Hans-Peter Martin hat erklärt, er werde einen sparsamen Wahlkampf führen. Deswegen verzichtet er darauf, "Kaugummis und Süßigkeiten" zu verteilen. Martin sagt aber nicht, dass er stattdessen dem Wahlvolk reichlich Sand in die Augen streut: Zuerst tut er so, als ob er als erster einen unglaublichen Skandal aufgedeckt hätte. Das stimmt nicht. Die unlauteren Möglichkeiten, die das EU-Reisekosten- und Spesen-System den "Optimierungsakrobaten" unter den Europaabgeordneten bietet, sind seit langem bekannt. Der Abrechnungsmodus steht seit Jahren am Pranger und wurde auch immer wieder - immer zuwenig - reformiert. Es hat schon einige HPMs gegeben: in den Niederlanden und auch in Österreich. Der grüne EU-Abgeordnete Johannes Voggenhuber rennt seit 1995 gegen dieses Spesenregime an - und wurde dafür als "Verräter" beschimpft. Der entscheidende Unterschied zu Martin ist aber: Voggenhuber kämpft gegen das System und konnte auch Verbesserungen - immer zuwenig - erreichen. Martin hingegen zielt auf Einzelpersonen, ist ihnen nachgeschlichen, hat sie im Geheimen fotografiert, gefilmt, hat sie bespitzelt; und wenn er trotzdem nichts oder zuwenig Unrechtes finden konnte, dann hat er seine Kolleginnen und Kollegen ohne stichhaltige Beweise diskreditiert und ihren Ruf und den des EU-Parlaments in den Dreck gezogen.

Meinen Nachbarn interessiert das leider nicht. Er sitzt in der HPM-Falle. Da drin ist alles einfach, da gibt es Schwarz und Weiß, Gute und Böse, "uns" und "die in Brüssel". Außerhalb der Falle aber ist alles komplizierter, und es überwiegt das Grau.

"Ich bin in der eigenen Fraktion ins Sperrfeuer geraten", sagt VP-Abgeordnete Ursula Stenzel, die Spanier hätten sie "bekniet", nur nichts am Spesensystem ändern zu wollen.

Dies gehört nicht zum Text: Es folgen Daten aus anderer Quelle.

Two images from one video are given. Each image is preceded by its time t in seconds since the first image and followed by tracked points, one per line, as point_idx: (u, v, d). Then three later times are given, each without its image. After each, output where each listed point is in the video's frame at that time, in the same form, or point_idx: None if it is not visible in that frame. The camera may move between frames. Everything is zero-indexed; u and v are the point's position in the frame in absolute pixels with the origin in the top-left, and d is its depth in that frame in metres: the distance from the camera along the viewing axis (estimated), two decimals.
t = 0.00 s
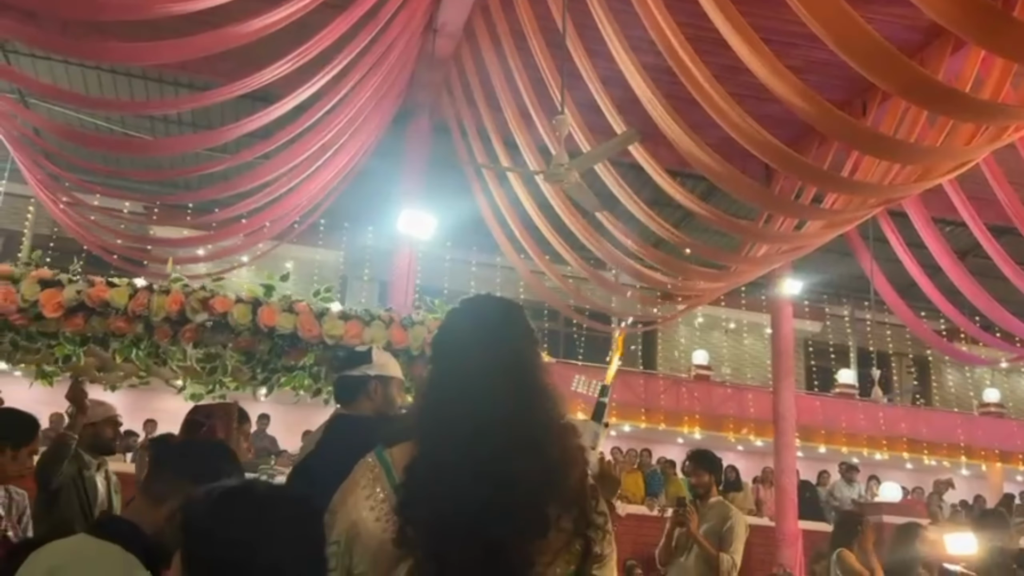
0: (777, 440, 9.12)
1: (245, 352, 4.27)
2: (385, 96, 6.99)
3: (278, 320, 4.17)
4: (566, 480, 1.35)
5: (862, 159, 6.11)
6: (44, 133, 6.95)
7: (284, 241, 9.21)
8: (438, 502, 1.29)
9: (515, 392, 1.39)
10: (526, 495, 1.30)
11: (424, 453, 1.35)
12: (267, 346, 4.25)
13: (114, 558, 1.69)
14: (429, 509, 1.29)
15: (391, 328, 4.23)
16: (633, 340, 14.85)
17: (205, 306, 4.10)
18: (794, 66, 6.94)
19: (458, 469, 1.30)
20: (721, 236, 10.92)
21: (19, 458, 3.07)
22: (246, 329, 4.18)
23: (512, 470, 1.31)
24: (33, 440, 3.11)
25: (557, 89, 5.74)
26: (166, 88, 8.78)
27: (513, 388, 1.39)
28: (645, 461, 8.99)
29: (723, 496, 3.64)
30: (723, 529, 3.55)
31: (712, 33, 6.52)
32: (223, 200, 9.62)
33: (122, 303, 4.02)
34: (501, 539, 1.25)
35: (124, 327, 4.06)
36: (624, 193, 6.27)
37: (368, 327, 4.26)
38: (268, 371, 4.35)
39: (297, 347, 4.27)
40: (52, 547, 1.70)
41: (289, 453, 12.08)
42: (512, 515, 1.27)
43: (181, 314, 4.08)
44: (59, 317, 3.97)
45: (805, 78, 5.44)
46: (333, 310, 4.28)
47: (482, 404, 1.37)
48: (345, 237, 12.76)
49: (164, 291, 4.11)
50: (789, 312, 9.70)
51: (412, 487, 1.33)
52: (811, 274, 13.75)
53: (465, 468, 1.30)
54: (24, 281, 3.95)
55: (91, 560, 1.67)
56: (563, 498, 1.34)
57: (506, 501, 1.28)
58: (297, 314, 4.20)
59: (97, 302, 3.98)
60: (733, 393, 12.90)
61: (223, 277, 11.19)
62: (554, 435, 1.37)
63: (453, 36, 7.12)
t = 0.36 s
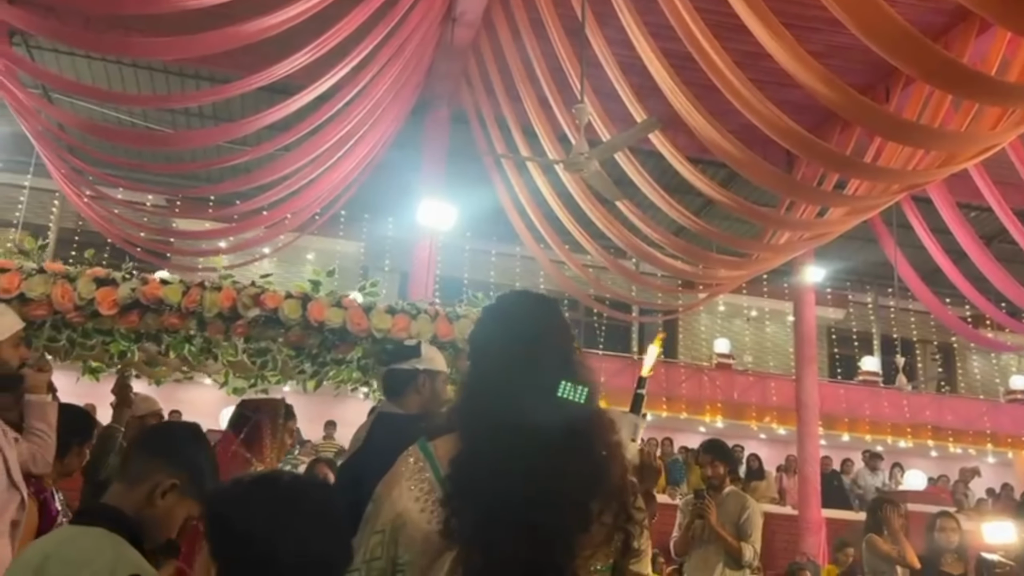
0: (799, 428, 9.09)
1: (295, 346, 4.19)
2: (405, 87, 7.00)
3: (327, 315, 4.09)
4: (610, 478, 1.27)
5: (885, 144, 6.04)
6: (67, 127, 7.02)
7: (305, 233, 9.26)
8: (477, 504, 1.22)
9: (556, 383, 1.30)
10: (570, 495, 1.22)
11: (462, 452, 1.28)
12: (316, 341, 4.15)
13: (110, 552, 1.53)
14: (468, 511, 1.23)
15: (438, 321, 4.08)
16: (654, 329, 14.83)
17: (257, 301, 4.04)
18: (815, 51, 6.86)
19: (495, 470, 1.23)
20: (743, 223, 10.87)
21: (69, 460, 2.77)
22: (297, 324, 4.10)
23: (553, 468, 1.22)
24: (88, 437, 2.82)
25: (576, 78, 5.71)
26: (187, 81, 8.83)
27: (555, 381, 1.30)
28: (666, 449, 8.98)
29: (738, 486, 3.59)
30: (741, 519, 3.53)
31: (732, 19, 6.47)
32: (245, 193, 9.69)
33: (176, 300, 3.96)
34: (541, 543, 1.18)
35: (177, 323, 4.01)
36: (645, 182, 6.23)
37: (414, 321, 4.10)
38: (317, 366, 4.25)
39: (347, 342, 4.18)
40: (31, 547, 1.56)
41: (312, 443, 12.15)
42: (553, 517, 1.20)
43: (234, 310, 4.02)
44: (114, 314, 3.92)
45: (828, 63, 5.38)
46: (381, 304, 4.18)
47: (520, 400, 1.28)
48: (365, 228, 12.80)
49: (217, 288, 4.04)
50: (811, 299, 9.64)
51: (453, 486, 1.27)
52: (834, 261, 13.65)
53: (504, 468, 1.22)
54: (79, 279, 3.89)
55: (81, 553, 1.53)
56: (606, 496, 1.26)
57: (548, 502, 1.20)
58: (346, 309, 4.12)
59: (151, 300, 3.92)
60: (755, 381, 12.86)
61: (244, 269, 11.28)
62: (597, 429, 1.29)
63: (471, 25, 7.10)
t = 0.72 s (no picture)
0: (835, 421, 9.00)
1: (355, 345, 4.39)
2: (435, 81, 7.02)
3: (386, 314, 4.28)
4: (655, 477, 1.39)
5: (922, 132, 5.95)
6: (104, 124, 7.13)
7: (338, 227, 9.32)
8: (543, 496, 1.30)
9: (610, 390, 1.39)
10: (629, 492, 1.34)
11: (522, 448, 1.34)
12: (376, 339, 4.34)
13: (131, 545, 1.51)
14: (533, 501, 1.30)
15: (494, 319, 4.34)
16: (686, 321, 14.74)
17: (317, 301, 4.22)
18: (850, 38, 6.77)
19: (561, 466, 1.31)
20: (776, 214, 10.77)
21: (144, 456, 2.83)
22: (356, 323, 4.28)
23: (615, 468, 1.33)
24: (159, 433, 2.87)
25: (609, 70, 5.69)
26: (221, 77, 8.93)
27: (609, 385, 1.40)
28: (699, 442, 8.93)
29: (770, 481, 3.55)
30: (775, 515, 3.52)
31: (764, 7, 6.40)
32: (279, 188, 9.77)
33: (240, 300, 4.14)
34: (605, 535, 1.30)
35: (241, 323, 4.20)
36: (677, 173, 6.21)
37: (471, 319, 4.35)
38: (377, 364, 4.45)
39: (405, 340, 4.36)
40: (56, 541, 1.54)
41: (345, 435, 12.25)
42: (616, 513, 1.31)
43: (294, 310, 4.20)
44: (180, 315, 4.12)
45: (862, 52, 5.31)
46: (437, 303, 4.37)
47: (581, 402, 1.36)
48: (397, 221, 12.87)
49: (278, 289, 4.22)
50: (846, 289, 9.54)
51: (513, 479, 1.33)
52: (869, 251, 13.47)
53: (570, 465, 1.31)
54: (147, 280, 4.10)
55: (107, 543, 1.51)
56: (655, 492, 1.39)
57: (609, 499, 1.31)
58: (403, 308, 4.31)
59: (215, 301, 4.11)
60: (789, 373, 12.75)
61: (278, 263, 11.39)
62: (646, 430, 1.41)
63: (501, 19, 7.10)
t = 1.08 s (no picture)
0: (856, 413, 8.93)
1: (398, 338, 4.39)
2: (453, 74, 7.02)
3: (428, 308, 4.29)
4: (626, 471, 1.45)
5: (944, 122, 5.90)
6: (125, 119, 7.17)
7: (356, 221, 9.34)
8: (516, 493, 1.39)
9: (577, 392, 1.46)
10: (598, 484, 1.41)
11: (496, 448, 1.44)
12: (418, 333, 4.36)
13: (212, 543, 1.44)
14: (505, 499, 1.39)
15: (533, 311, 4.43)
16: (705, 313, 14.67)
17: (360, 296, 4.26)
18: (870, 28, 6.71)
19: (529, 466, 1.40)
20: (795, 205, 10.69)
21: (192, 451, 2.76)
22: (399, 316, 4.30)
23: (582, 462, 1.41)
24: (211, 425, 2.81)
25: (626, 62, 5.66)
26: (239, 72, 8.97)
27: (575, 385, 1.47)
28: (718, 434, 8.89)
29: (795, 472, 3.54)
30: (799, 507, 3.51)
31: None
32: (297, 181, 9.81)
33: (285, 296, 4.18)
34: (574, 527, 1.38)
35: (286, 319, 4.22)
36: (696, 164, 6.18)
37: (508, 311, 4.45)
38: (420, 356, 4.46)
39: (447, 333, 4.38)
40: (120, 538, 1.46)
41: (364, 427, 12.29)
42: (584, 506, 1.39)
43: (338, 305, 4.24)
44: (226, 312, 4.15)
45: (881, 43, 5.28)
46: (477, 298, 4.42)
47: (547, 404, 1.45)
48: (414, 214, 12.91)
49: (321, 285, 4.26)
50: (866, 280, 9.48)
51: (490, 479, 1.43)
52: (890, 242, 13.36)
53: (537, 464, 1.40)
54: (194, 278, 4.13)
55: (184, 540, 1.43)
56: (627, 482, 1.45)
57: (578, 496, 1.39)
58: (445, 301, 4.33)
59: (261, 297, 4.15)
60: (809, 365, 12.68)
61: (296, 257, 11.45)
62: (614, 424, 1.48)
63: (518, 11, 7.10)
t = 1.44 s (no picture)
0: (856, 404, 8.94)
1: (418, 334, 4.34)
2: (452, 65, 7.00)
3: (448, 304, 4.26)
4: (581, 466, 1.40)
5: (943, 113, 5.88)
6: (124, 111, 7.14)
7: (355, 213, 9.32)
8: (475, 486, 1.34)
9: (531, 389, 1.39)
10: (551, 475, 1.36)
11: (451, 447, 1.38)
12: (439, 330, 4.30)
13: (254, 545, 1.42)
14: (462, 489, 1.35)
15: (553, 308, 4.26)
16: (704, 305, 14.67)
17: (382, 292, 4.23)
18: (870, 18, 6.69)
19: (484, 458, 1.35)
20: (795, 197, 10.69)
21: (209, 440, 2.78)
22: (420, 313, 4.27)
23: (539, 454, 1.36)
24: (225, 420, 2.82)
25: (625, 52, 5.65)
26: (238, 64, 8.95)
27: (531, 375, 1.40)
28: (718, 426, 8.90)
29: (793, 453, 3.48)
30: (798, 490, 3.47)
31: None
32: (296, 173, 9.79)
33: (306, 292, 4.17)
34: (528, 519, 1.33)
35: (307, 315, 4.21)
36: (695, 155, 6.15)
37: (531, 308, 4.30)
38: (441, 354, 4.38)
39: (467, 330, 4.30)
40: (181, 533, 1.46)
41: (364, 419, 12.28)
42: (539, 496, 1.35)
43: (359, 301, 4.22)
44: (248, 307, 4.14)
45: (879, 34, 5.25)
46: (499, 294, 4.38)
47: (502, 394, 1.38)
48: (414, 206, 12.92)
49: (342, 281, 4.25)
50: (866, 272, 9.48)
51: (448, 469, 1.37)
52: (889, 233, 13.35)
53: (493, 458, 1.34)
54: (216, 274, 4.11)
55: (230, 541, 1.42)
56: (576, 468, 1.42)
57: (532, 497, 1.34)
58: (464, 299, 4.29)
59: (282, 293, 4.14)
60: (808, 356, 12.70)
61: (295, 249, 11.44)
62: (568, 410, 1.42)
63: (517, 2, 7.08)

Und so wie Stenzel und anderen in der EVP ist es Hannes Swoboda und anderen in der SPE-Fraktion gegangen - auch dort gibt es Spanier, Portugiesen, Griechen, die ihr im Vergleich niedriges Grundeinkommen mit Spesengeldern auffetten wollen. Um aus der Malaise rauszukommen, hat der Europäische Rat im letzten Jänner ein einheitliches Gehaltsstatut vorgelegt. Und wer war dagegen? Unter anderem Österreich, weil die Kronen Zeitung dagegen mobil gemacht hatte: EU-Abgeordnete hätten um einen Bagatell mehr verdient als Nationalratsabgeordnete - das durfte nicht sein.

Trotz HPM und trotz Krone - das ganze EU-Besoldungssystem, nicht nur im Parlament, nicht nur vor den Wahlen, gehört reformiert. Auch auf die Gefahr hin, dass mein Nachbar in der HPM-Falle dann sagt: "Hat er ja doch was erreicht, der Martin."